"Not far from Ardvasar is tiny Port na Faganaich, the Port (or Bay) of the Forsaken Ones. Here some great stones stand in the sea. One story tells how they were thrown there by the Fiennes when they were exercising in Knoydart: another makes them pagans who, having 'hearts of stone', would not repent at St. Columba's preaching, nor be baptized, and so became in time 'all stone like their hearts'. But the third story goes better with the Gaelic name. It tells how one night a party of young fishermen returning late from their fishing saw something splashing in the phosphorescent water. They approached quietly and found a number of seal-maidens who had sloughed off their seal-skins and were disporting themselves in the sea. So lovely were they that the youths stood entranced, all but one who ran away with their skins. As the first shafts of dawn light pierced the sky the maidens made for the rock, only to find themselves skinless. They wept and lamented and the boys, in honest ignorance of the skins' whereabouts, comforted them as best they coult. To cut a long story short, each seal-maiden married a young fisherman and they lived together in much happiness for a year, then the youth who had hidden the seal-skins had it 'laid upon him' to return them. That night came the call of the sea and the seal-maidens obeyed it. They could do no other. Their husbands, trying to hold them back, were turned into stones when they entered the sea with their wives. But the seal-maidens never forget and can be seen, by those who have the eyes to see, in the soft sea moonlight, each keeping tryst with her own stone."

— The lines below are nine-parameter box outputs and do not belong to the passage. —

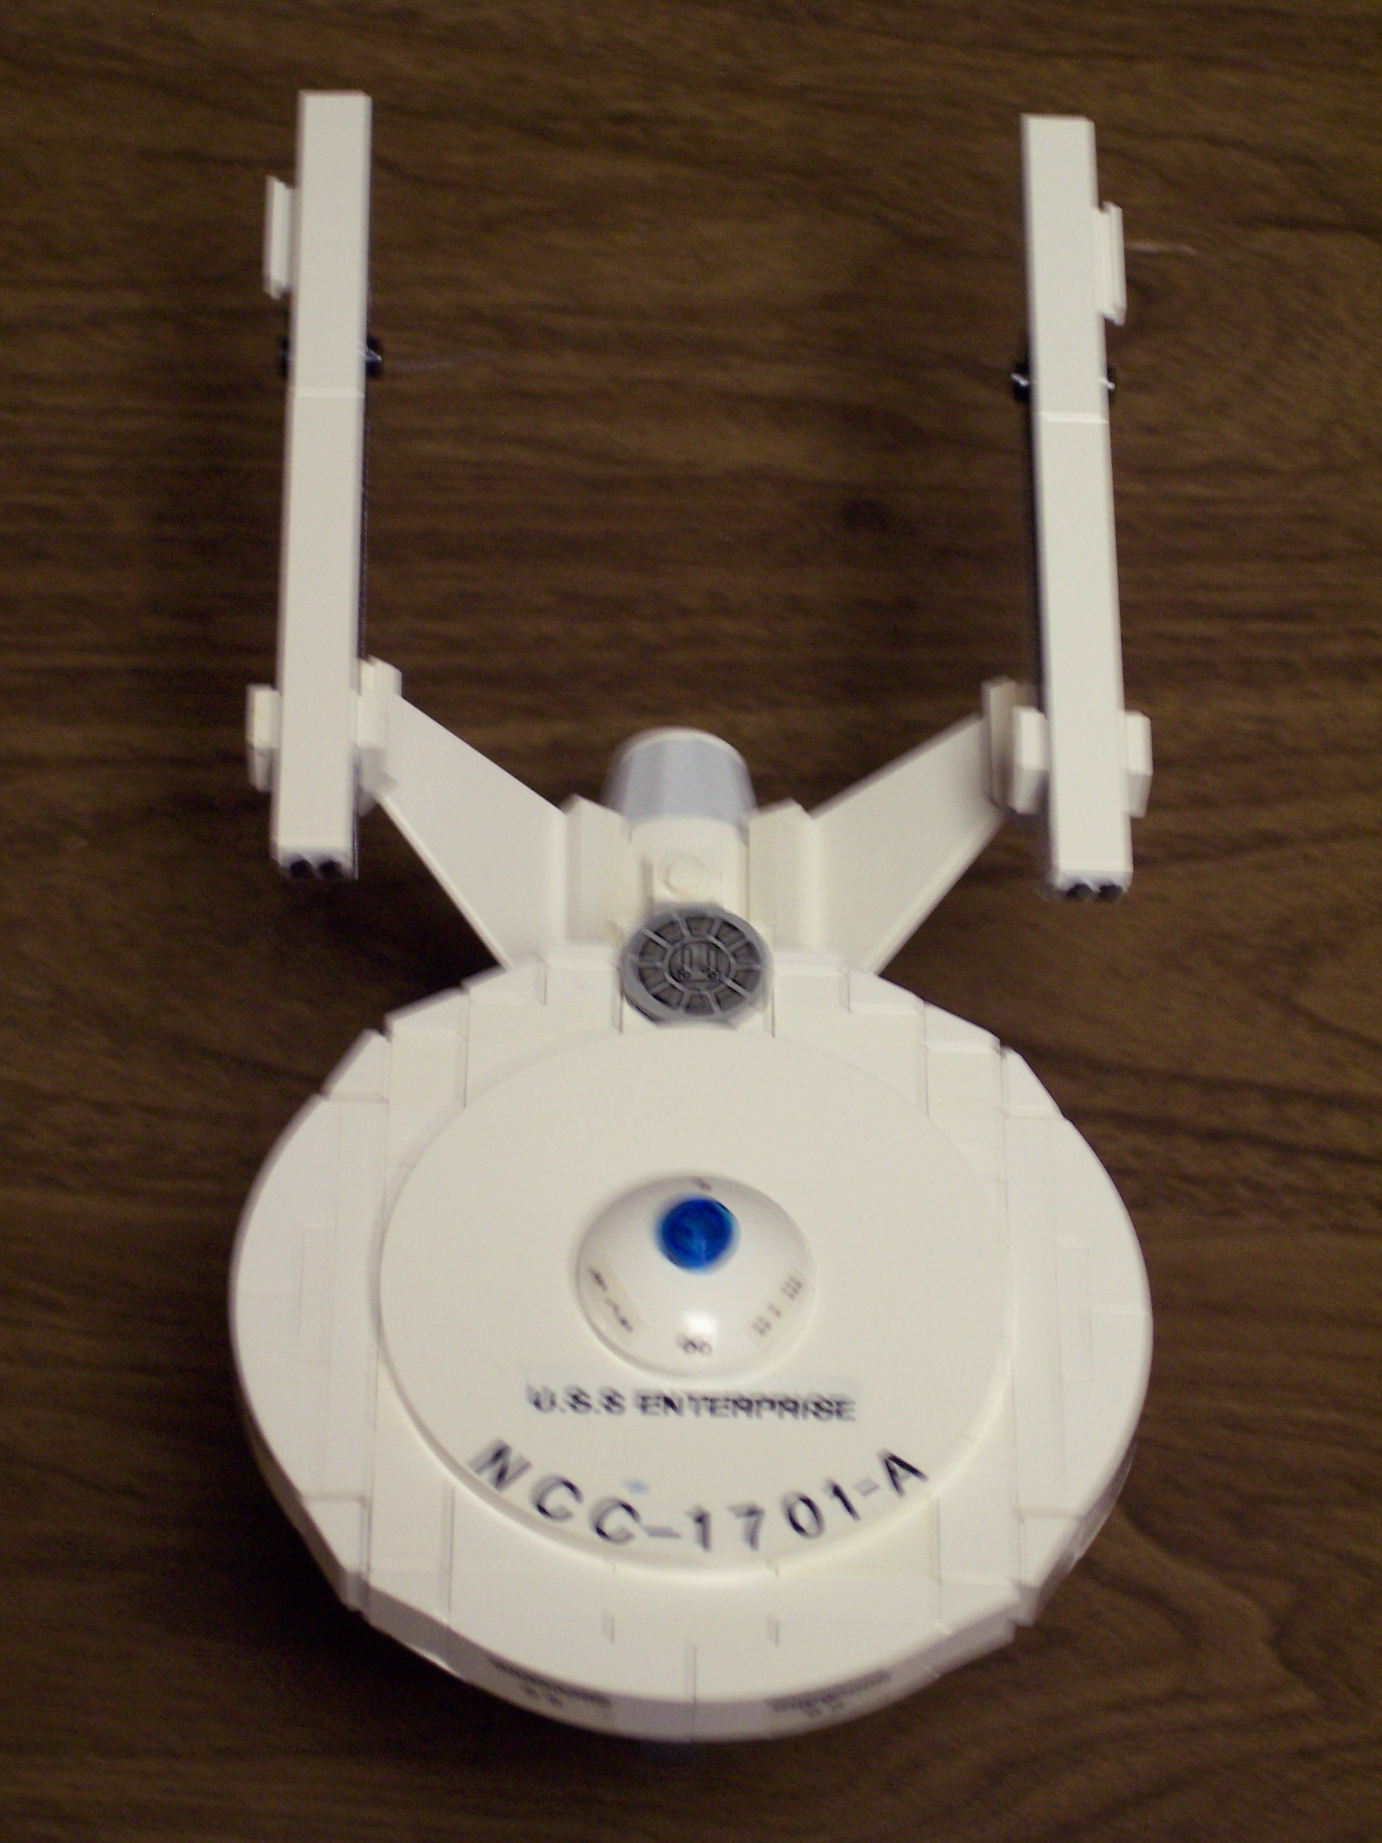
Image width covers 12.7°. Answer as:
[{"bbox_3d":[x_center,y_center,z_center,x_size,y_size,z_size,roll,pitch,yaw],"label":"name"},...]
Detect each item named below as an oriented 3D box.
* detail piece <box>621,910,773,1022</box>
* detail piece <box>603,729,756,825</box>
[{"bbox_3d":[0.001,0.006,0.654,0.016,0.004,0.016,1,54,-1],"label":"detail piece"},{"bbox_3d":[-0.001,-0.013,0.725,0.017,0.017,0.014,1,54,-1],"label":"detail piece"}]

- Otta F. Swire, Skye: The Island and its Legends, 1961, pp. 203-4.
There is no sign of the name "Port na Faganaich" on the OS map of the area. There is, however, an ancient cairn marked on the seashore at Ardvasar, and since this is the only ancient monument that the map records in the vicinity of Ardvasar, I have used its national grid reference as the location of Port na Faganaich. I must admit, however, that I have my doubts as to whether or not this is the site Swire describes. The Port na Faganaich stones sound very much like they are actually in the water, and this cairn appears to be on dry land. The national grid reference given here, then, should be taken as a rough guide to the vicinity of the Port na Faganaich Selkie stones.